George used the Winchester only three times on the march—three shots, three kills—then learned the hard truth of the jungle: most fights didn’t reward precision at 600 yards. They rewarded speed, endurance, and the ability to survive disease.
By late May, the Marauders had marched over seven hundred miles. Disease ate the unit alive—malaria, dysentery, typhus. The airfield was taken, but the unit was combat-ineffective. They were evacuated and disbanded.
George never fired his Winchester in combat again.
What He Left Behind
George returned to the United States in July 1944. Promoted to captain, assigned to Fort Benning to train officers in marksmanship and small-unit tactics. He taught what he had learned the hard way: movement in jungle terrain, target identification at distance, independent operations.
He kept the Winchester.
In 1947, he wrote down what happened—not as a memoir, but as a record: weapons, tactics, ballistics, what worked and what didn’t. The manuscript grew to over four hundred pages. The National Rifle Association urged publication.
It was published as Shots Fired in Anger.
It became a classic—clinical, precise, unembellished. A book that treated combat as it was: technical, brutal, and shaped by details most history ignores.
George lived long enough to watch the U.S. fight Korea, Vietnam, the Gulf War—watched rifles evolve from Garand to M14 to M16, watched sniping become a formal specialty with dedicated training and gear.

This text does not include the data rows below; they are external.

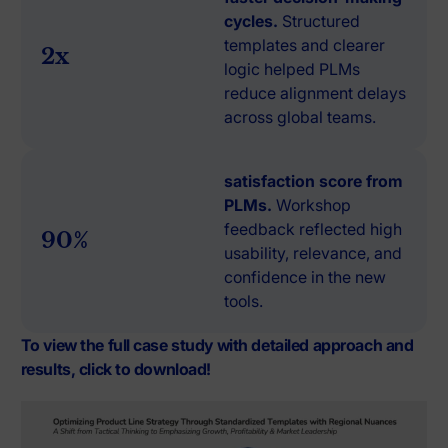
cycles.
Structured
templates and clearer
2x
logic helped PLMs
reduce alignment delays
across global teams.
satisfaction score from
PLMs.
Workshop
feedback reflected high
90%
usability, relevance, and
confidence in the new
tools.
To view the full case study with detailed approach and
results, click to download!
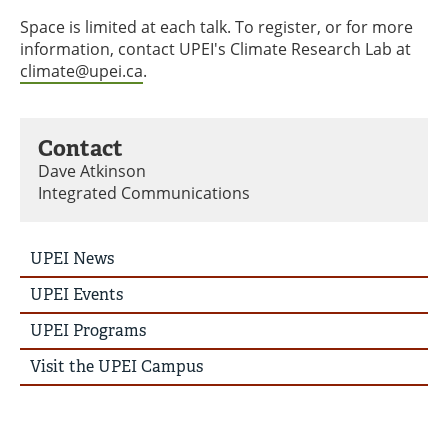
Space is limited at each talk. To register, or for more
information, contact UPEI's Climate Research Lab at
climate@upei.ca
.
Contact
Dave Atkinson
Integrated Communications
UPEI
UPEI News
News
Story
UPEI Events
Menu
UPEI Programs
Visit the UPEI Campus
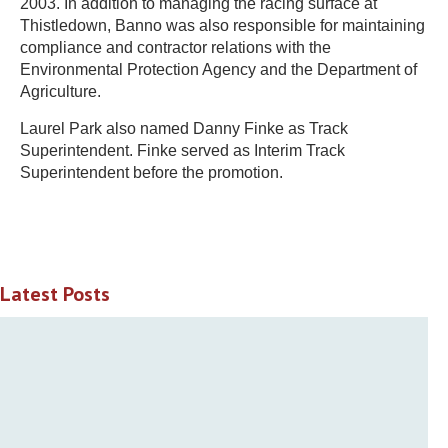
2003. In addition to managing the racing surface at
Thistledown, Banno was also responsible for maintaining
compliance and contractor relations with the
Environmental Protection Agency and the Department of
Agriculture.
Laurel Park also named Danny Finke as Track
Superintendent. Finke served as Interim Track
Superintendent before the promotion.
Latest Posts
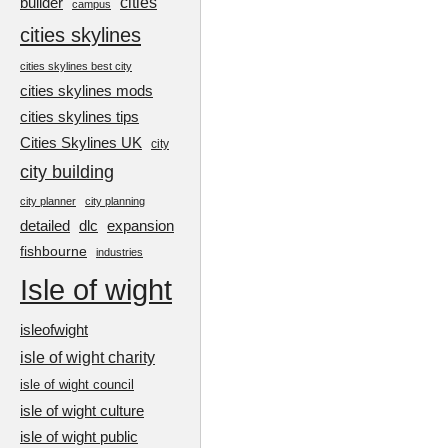
cities
builder
campus
cities skylines
cities skylines best city
cities skylines mods
cities skylines tips
Cities Skylines UK
city
city building
city planner
city planning
detailed
dlc
expansion
fishbourne
industries
Isle of wight
isleofwight
isle of wight charity
isle of wight council
isle of wight culture
isle of wight public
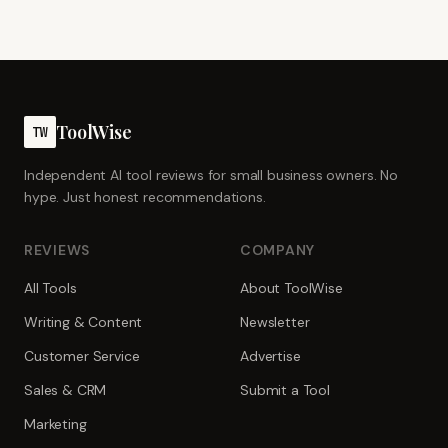
ToolWise
TW
Independent AI tool reviews for small business owners. No
hype. Just honest recommendations.
REVIEWS
COMPANY
All Tools
About ToolWise
Writing & Content
Newsletter
Customer Service
Advertise
Sales & CRM
Submit a Tool
Marketing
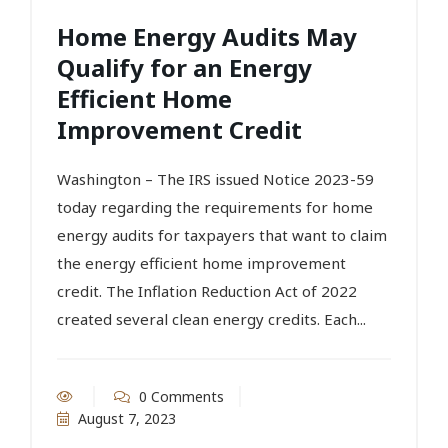
Home Energy Audits May
Qualify for an Energy
Efficient Home
Improvement Credit
Washington – The IRS issued Notice 2023-59
today regarding the requirements for home
energy audits for taxpayers that want to claim
the energy efficient home improvement
credit. The Inflation Reduction Act of 2022
created several clean energy credits. Each...
0 Comments
August 7, 2023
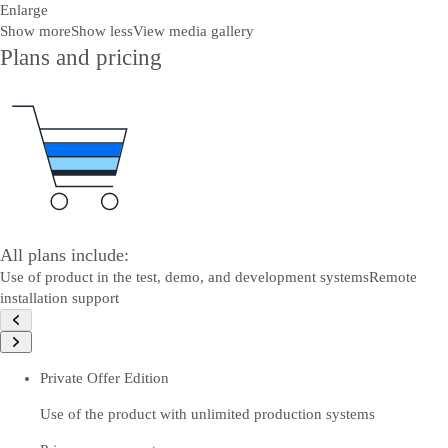
Enlarge
Show more
Show less
View media gallery
Plans and pricing
All plans include:
Use of product in the test, demo, and development systems
Remote
installation support
Private Offer Edition
Use of the product with unlimited production systems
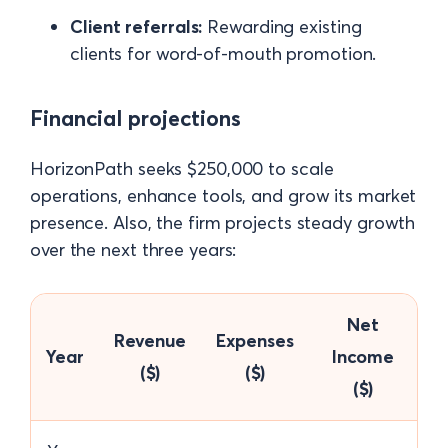
Client referrals:
Rewarding existing
clients for word-of-mouth promotion.
Financial projections
HorizonPath seeks $250,000 to scale
operations, enhance tools, and grow its market
presence. Also, the firm projects steady growth
over the next three years:
Net
Revenue
Expenses
Year
Income
($)
($)
($)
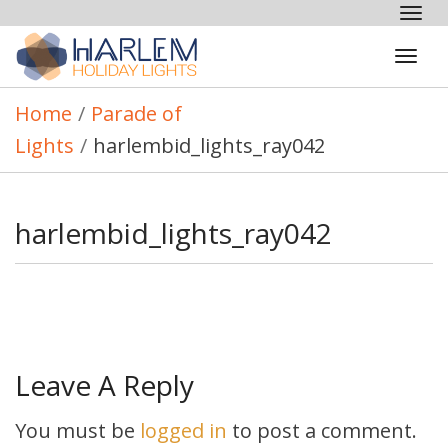
Tog
nav
Tog
navi
Home
/
Parade of
Lights
/
harlembid_lights_ray042
harlembid_lights_ray042
Leave A Reply
You must be
logged in
to post a comment.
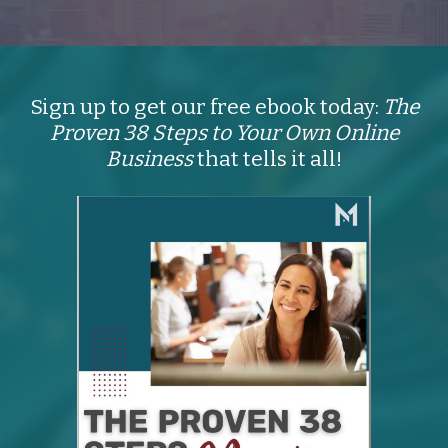
Sign up to get our free ebook today:
The
Proven 38 Steps to Your Own Online
Business
that tells it all!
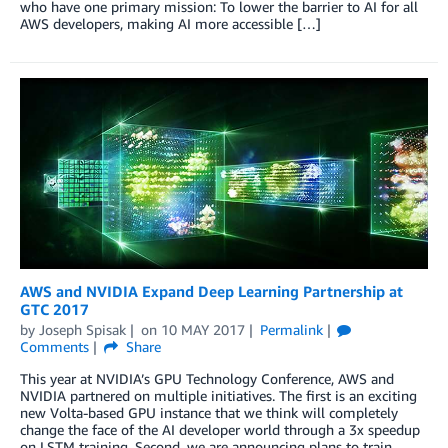
who have one primary mission: To lower the barrier to AI for all
AWS developers, making AI more accessible […]
AWS and NVIDIA Expand Deep Learning Partnership at
GTC 2017
by
Joseph Spisak
on
10 MAY 2017
Permalink
Comments
Share
This year at NVIDIA’s GPU Technology Conference, AWS and
NVIDIA partnered on multiple initiatives. The first is an exciting
new Volta-based GPU instance that we think will completely
change the face of the AI developer world through a 3x speedup
on LSTM training. Second, we are announcing plans to train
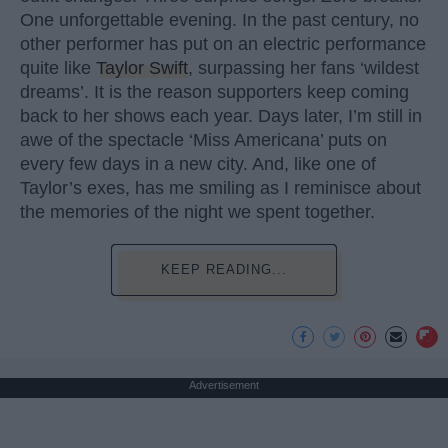
One unforgettable evening. In the past century, no
other performer has put on an electric performance
quite like
Taylor Swift
, surpassing her fans ‘wildest
dreams’. It is the reason supporters keep coming
back to her shows each year. Days later, I’m still in
awe of the spectacle ‘Miss Americana’ puts on
every few days in a new city. And, like one of
Taylor’s exes, has me smiling as I reminisce about
the memories of the night we spent together.
KEEP READING...
Advertisement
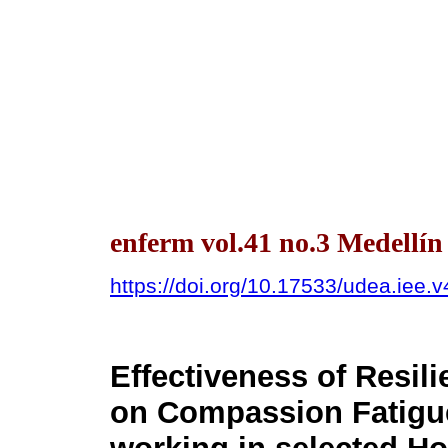
enferm vol.41 no.3 Medellín
https://doi.org/10.17533/udea.iee.
Effectiveness of Resi
on Compassion Fatigu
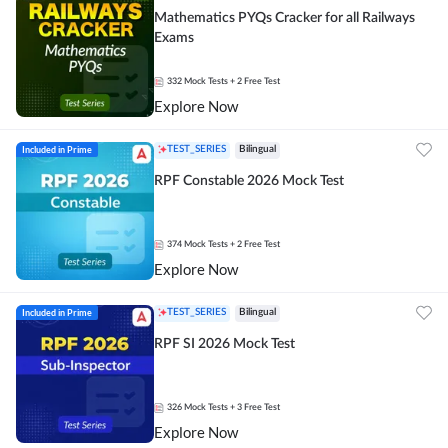
Mathematics PYQs Cracker for all Railways
Exams
332
Mock Tests
+ 2 Free Test
Explore Now
Included in Prime
TEST_SERIES
Bilingual
RPF Constable 2026 Mock Test
374
Mock Tests
+ 2 Free Test
Explore Now
Included in Prime
TEST_SERIES
Bilingual
RPF SI 2026 Mock Test
326
Mock Tests
+ 3 Free Test
Explore Now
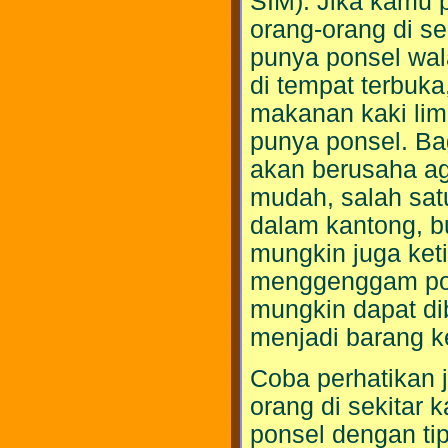
SIM). Jika kamu p
orang-orang di se
punya ponsel wala
di tempat terbuka
makanan kaki lim
punya ponsel. Ba
akan berusaha ag
mudah, salah sat
dalam kantong, b
mungkin juga keti
menggenggam pon
mungkin dapat di
menjadi barang k
Coba perhatikan 
orang di sekitar
ponsel dengan ti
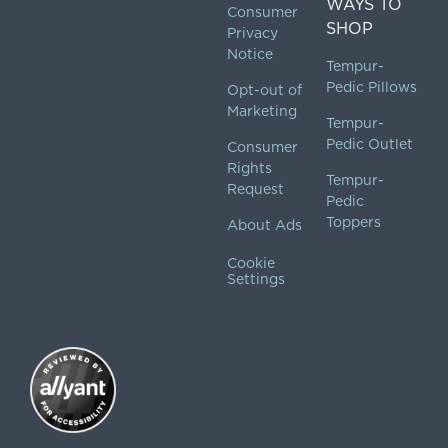
WAYS TO
Consumer
SHOP
Privacy
Notice
Tempur-
Pedic Pillows
Opt-out of
Marketing
Tempur-
Pedic Outlet
Consumer
Rights
Tempur-
Request
Pedic
Toppers
About Ads
Cookie
Settings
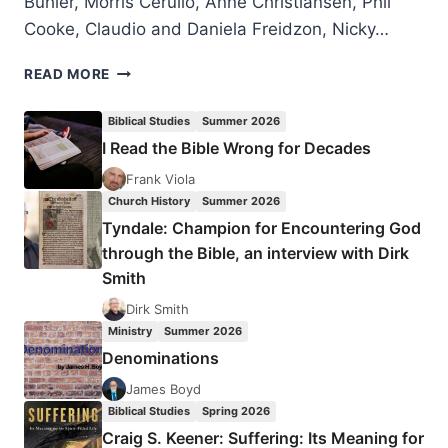
Bühler, Morris Cerullo, Anne Christiansen, Phil
Cooke, Claudio and Daniela Freidzon, Nicky…
LONDON
READ MORE
2016
PENTECOST
Biblical Studies
Summer 2026
CELEBRATION
I Read the Bible Wrong for Decades
Frank Viola
Church History
Summer 2026
Tyndale: Champion for Encountering God
through the Bible, an interview with Dirk
Smith
Dirk Smith
Ministry
Summer 2026
Denominations
James Boyd
Biblical Studies
Spring 2026
Craig S. Keener: Suffering: Its Meaning for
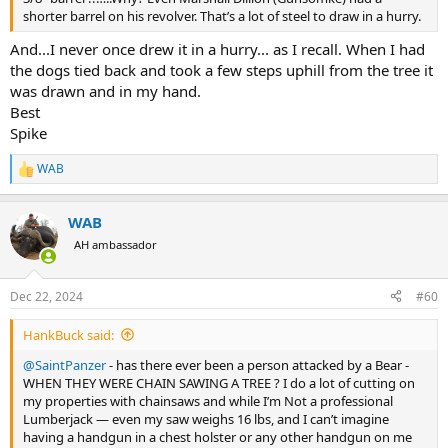
shorter barrel on his revolver. That’s a lot of steel to draw in a hurry.
And...I never once drew it in a hurry... as I recall. When I had
the dogs tied back and took a few steps uphill from the tree it
was drawn and in my hand.
Best
Spike
WAB
R
e
a
WAB
c
t
AH ambassador
i
o
n
Dec 22, 2024
#60
s
:
HankBuck said:
@SaintPanzer
- has there ever been a person attacked by a Bear -
WHEN THEY WERE CHAIN SAWING A TREE ? I do a lot of cutting on
my properties with chainsaws and while I’m Not a professional
Lumberjack — even my saw weighs 16 lbs, and I can’t imagine
having a handgun in a chest holster or any other handgun on me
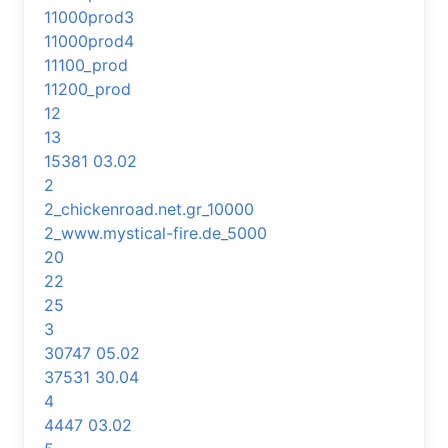
11000prod3
11000prod4
11100_prod
11200_prod
12
13
15381 03.02
2
2_chickenroad.net.gr_10000
2_www.mystical-fire.de_5000
20
22
25
3
30747 05.02
37531 30.04
4
4447 03.02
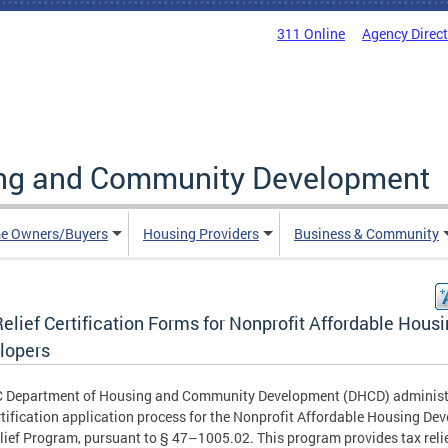
311 Online
Agency Direc
ing and Community Development
e Owners/Buyers
Housing Providers
Business & Community
elief Certification Forms for Nonprofit Affordable Hous
lopers
C Department of Housing and Community Development (DHCD) administ
rtification application process for the Nonprofit Affordable Housing Dev
lief Program, pursuant to § 47–1005.02. This program provides tax relie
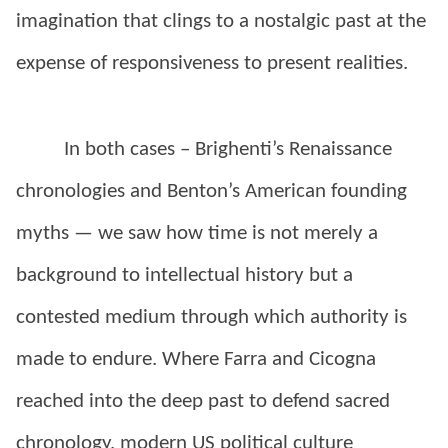
imagination that clings to a nostalgic past at the
expense of responsiveness to present realities.
In both cases – Brighenti’s Renaissance
chronologies and Benton’s American founding
myths — we saw how time is not merely a
background to intellectual history but a
contested medium through which authority is
made to endure. Where Farra and Cicogna
reached into the deep past to defend sacred
chronology, modern US political culture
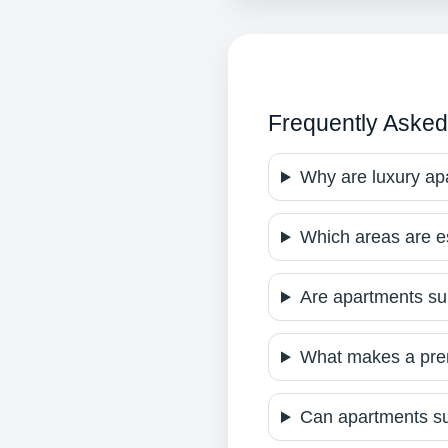
Frequently Asked
Why are luxury a
Which areas are e
Are apartments sui
What makes a prem
Can apartments su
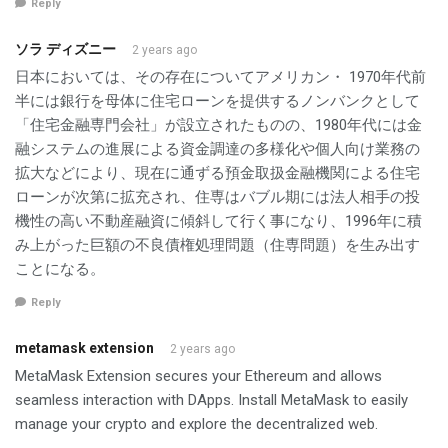
Reply
ソラ ディズニー
2 years ago
日本においては、その存在についてアメリカン・ 1970年代前
半には銀行を母体に住宅ローンを提供するノンバンクとして
「住宅金融専門会社」が設立されたものの、1980年代には金
融システムの進展による資金調達の多様化や個人向け業務の
拡大などにより、現在に通ずる預金取扱金融機関による住宅
ローンが次第に拡充され、住専はバブル期には法人相手の投
機性の高い不動産融資に傾斜して行く事になり、1996年に積
み上がった巨額の不良債権処理問題（住専問題）を生み出す
ことになる。
Reply
metamask extension
2 years ago
MetaMask Extension secures your Ethereum and allows
seamless interaction with DApps. Install MetaMask to easily
manage your crypto and explore the decentralized web.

John George died on January 3rd, 2009, at ninety years old.
His Winchester Model 70 was donated to the National Firearms Museum in Fairfax, Virginia. It sits behind glass with a placard, looking like any other hunting rifle.
Most visitors walk past.
But it is not just a rifle.
It is the weapon that proved a state champion with a mail-order scope could outshoot trained military snipers in a jungle where an entire battalion had been bleeding for days.
It is the rifle that cleared the Point Cruz groves in four days when the regiment could not do it in two weeks.
And it is a reminder—quiet, easily missed—that in modern war, sometimes the outcome hinges not on grand strategy, but on one man, one position, and one steady trigger squeeze.